The SEC is investigating Michael Milken

February 27, 2013, 7:57 PM UTC
Michael Milken

FORTUNE — The Securities and Exchange Commission is investigating the relationship between Michael Milken and Guggenheim Partners, Fortune has learned.

The federal agency is examining whether Milken, the one time king of junk bonds who agreed to a lifetime ban from the securities industry, is violating the terms of that ban in his dealings with Guggenheim, which manages $170 billion and led a consortium last year that bought the Los Angeles Dodgers.

Milken has been a longtime client of the firm and at times has had as much as $800 million invested with Guggenheim, some of it in a hedge fund run by the firm’s president Todd Boehly. News of the investigation, as well as his relationship with Milken — who in the past sometimes spoke to Boehly multiple times a week — is contained in a cover story about Guggenheim in the March 18 issue of Fortune. (You can read the story here: Guggenheim is flexing its $170 billion muscles)

Milken’s settlement with the SEC for his role in the 1980s Wall Street scandals allows him to manage his own money. But he is banned from acting as an investment advisor or broker. The SEC is looking at whether Milken is violating that ban by effectively acting as a manager of Guggenheim investments beyond his own, according to sources familiar with the investigation. The question is: Has Milken provided advice in exchange for some form of compensation? The SEC is looking at a number of transactions that Milken has done with Guggenheim. In one instance being investigated, Milken and the firm jointly invested in an energy company called Milagro, which says the infusion helped it buy the Gulf Coast operations of Petrohawk Energy for $825 million in 2007.

Boehly has been subpoenaed by the SEC and the firm has handed over tens of thousands of documents, including trading records and emails, to investigators. SEC investigators are in regular contact with Guggenheim, but so far the probe — which has been going on for two years — hasn’t resulted in any formal action.

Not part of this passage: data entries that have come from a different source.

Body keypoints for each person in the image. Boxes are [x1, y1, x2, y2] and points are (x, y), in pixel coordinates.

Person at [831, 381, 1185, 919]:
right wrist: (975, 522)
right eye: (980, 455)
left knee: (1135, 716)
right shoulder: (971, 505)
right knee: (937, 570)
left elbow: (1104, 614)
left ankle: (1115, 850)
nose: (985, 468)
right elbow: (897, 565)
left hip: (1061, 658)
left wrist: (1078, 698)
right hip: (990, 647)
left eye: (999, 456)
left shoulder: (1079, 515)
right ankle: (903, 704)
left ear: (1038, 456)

Guggenheim denies that Milken has managed others’ accounts. “Mike doesn’t have an ownership or managerial role of any kind at Guggenheim,” says its CEO, Mark Walter. “The firm’s interaction with him is no different than it is with a number of its clients, including during 2008-09 when many called several times a week at various times.”

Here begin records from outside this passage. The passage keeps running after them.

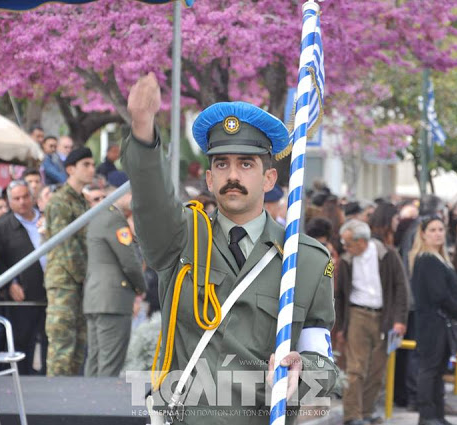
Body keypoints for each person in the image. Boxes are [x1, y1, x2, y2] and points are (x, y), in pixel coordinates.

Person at [122, 74, 338, 421]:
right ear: (209, 179)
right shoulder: (181, 239)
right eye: (221, 164)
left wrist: (304, 371)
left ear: (269, 179)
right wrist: (144, 130)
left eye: (246, 163)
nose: (232, 175)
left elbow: (324, 365)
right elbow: (151, 201)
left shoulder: (306, 260)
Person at [335, 219, 408, 425]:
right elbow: (339, 295)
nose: (345, 247)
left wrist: (400, 320)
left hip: (384, 317)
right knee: (355, 368)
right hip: (357, 314)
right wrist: (341, 326)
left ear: (361, 241)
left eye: (348, 243)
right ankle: (352, 415)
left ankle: (366, 411)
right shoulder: (347, 260)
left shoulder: (387, 255)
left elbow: (401, 287)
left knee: (377, 369)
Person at [83, 190, 146, 377]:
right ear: (123, 194)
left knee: (95, 360)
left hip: (97, 298)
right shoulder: (114, 220)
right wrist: (141, 288)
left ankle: (88, 404)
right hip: (113, 301)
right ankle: (102, 405)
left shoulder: (98, 217)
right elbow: (130, 262)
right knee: (110, 363)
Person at [44, 147, 94, 376]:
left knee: (78, 344)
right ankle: (54, 401)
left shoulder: (82, 201)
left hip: (80, 280)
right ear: (70, 169)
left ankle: (71, 400)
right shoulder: (59, 201)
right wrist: (86, 277)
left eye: (92, 165)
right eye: (86, 165)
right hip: (64, 280)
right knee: (62, 343)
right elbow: (66, 246)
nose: (91, 169)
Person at [409, 216, 457, 425]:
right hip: (431, 322)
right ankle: (427, 415)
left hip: (439, 321)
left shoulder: (439, 258)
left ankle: (438, 415)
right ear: (423, 233)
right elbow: (439, 294)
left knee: (438, 369)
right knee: (429, 369)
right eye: (432, 230)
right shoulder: (426, 259)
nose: (437, 233)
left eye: (440, 229)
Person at [0, 180, 48, 375]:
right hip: (23, 294)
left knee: (50, 339)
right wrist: (10, 283)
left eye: (25, 196)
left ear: (32, 197)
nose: (22, 202)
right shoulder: (2, 227)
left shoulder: (46, 219)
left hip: (51, 289)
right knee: (22, 340)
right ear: (9, 202)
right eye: (16, 198)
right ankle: (21, 379)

SEC spokeswoman Christina D’Amico declined to comment.

Milken, 66, has spent years rehabilitating his image following a 22-month prison stint in the early 1990s after he pleaded guilty to federal charges of securities and tax fraud. He also accepted a ban from the industry as part of an SEC settlement. A few years after he left prison, the SEC alleged that Milken had violated his ban by advising Ron Perelman and Rupert Murdoch on deals. In 1998 Milken settled the SEC’s claim for $47 million without admitting or denying wrongdoing.

A prostate cancer survivor, Milken has led charity efforts involving cancer research and education. (Guggenheim’s Boehly is active in Milken’s prostate cancer foundation.) In 2004, Fortune published a cover story about Milken titled, “The Man Who Changed Medicine.”

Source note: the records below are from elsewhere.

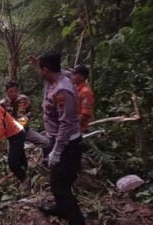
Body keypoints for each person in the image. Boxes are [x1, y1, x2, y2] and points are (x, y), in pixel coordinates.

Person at [30, 50, 86, 225]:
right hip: (57, 141)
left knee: (61, 187)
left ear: (46, 70)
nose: (39, 73)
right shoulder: (57, 79)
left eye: (40, 69)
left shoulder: (63, 90)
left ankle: (77, 221)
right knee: (56, 183)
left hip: (67, 145)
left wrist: (57, 151)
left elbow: (66, 124)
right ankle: (62, 208)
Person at [0, 81, 50, 148]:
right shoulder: (2, 103)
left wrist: (24, 120)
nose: (14, 93)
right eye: (11, 91)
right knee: (16, 153)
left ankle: (47, 158)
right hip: (12, 133)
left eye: (15, 91)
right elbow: (1, 121)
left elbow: (30, 112)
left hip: (24, 129)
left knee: (45, 142)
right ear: (6, 91)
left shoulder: (23, 99)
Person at [69, 64, 95, 132]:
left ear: (82, 77)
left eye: (74, 74)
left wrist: (75, 127)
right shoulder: (74, 88)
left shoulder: (86, 92)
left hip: (78, 129)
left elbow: (85, 114)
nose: (72, 76)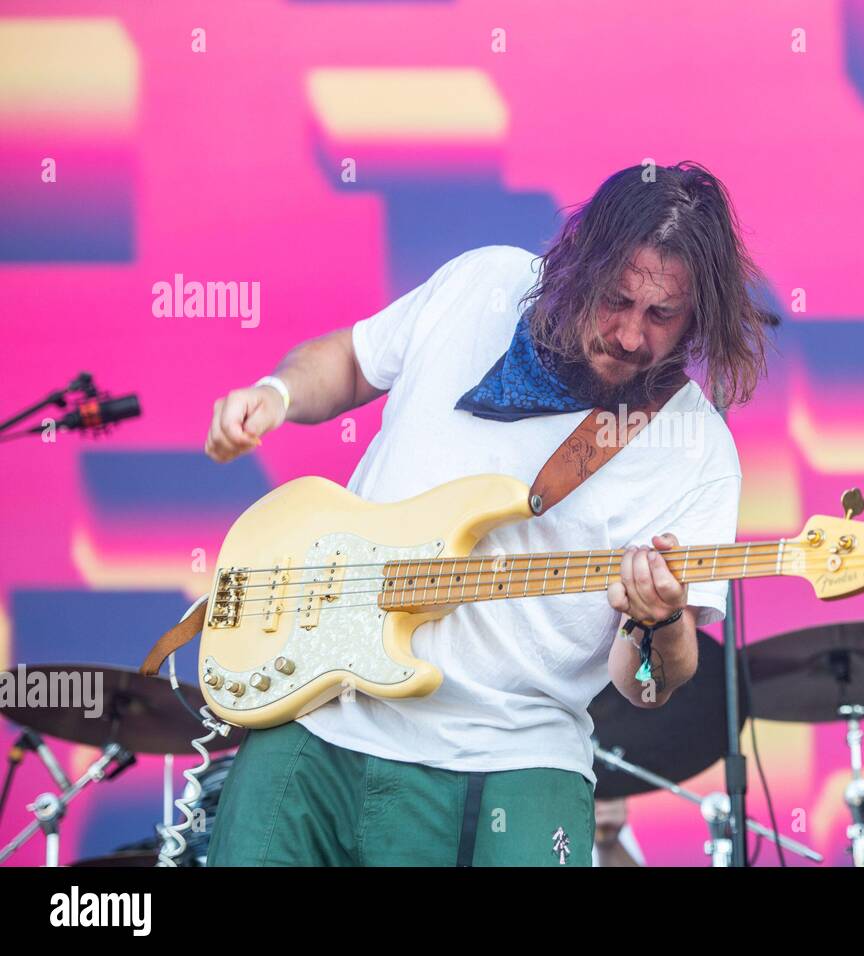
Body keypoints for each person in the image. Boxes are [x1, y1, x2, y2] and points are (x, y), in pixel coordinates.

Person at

A spokesperson for Milken provided the following statement: “For the past 20 years, Michael Milken has devoted the overwhelming majority of his time to philanthropic initiatives, especially in education and as an advocate for medical research on a wide range of life-threatening diseases. He and the non-profit organizations he leads have raised hundreds of millions of dollars directly for research that has been further leveraged by many billions of dollars of private-industry and government investment in follow-on studies. More than a mere supporter of research, he has been widely credited with changing the approach to the development of improved therapies and cures as well as disease prevention. He does spend time on his and his family’s personal investments, including working with many investment advisors and money managers. He discusses investments with these advisors from time to time, but only as an investor of his funds and those of his family. During this entire time, he has had no desire to be in the securities business in any capacity and has strictly avoided doing anything that could be interpreted otherwise. In 1998 Mr. Milken did settle an SEC investigation into certain consulting activities. He had been paid fees for consulting on three separate transactions after being advised by his attorneys that he was permitted to engage in such consulting activities. He was battling cancer at the time and decided to resolve the matter by returning the fees paid on two of the three transactions. There was no fine and no finding, admission, or denial of wrongdoing.”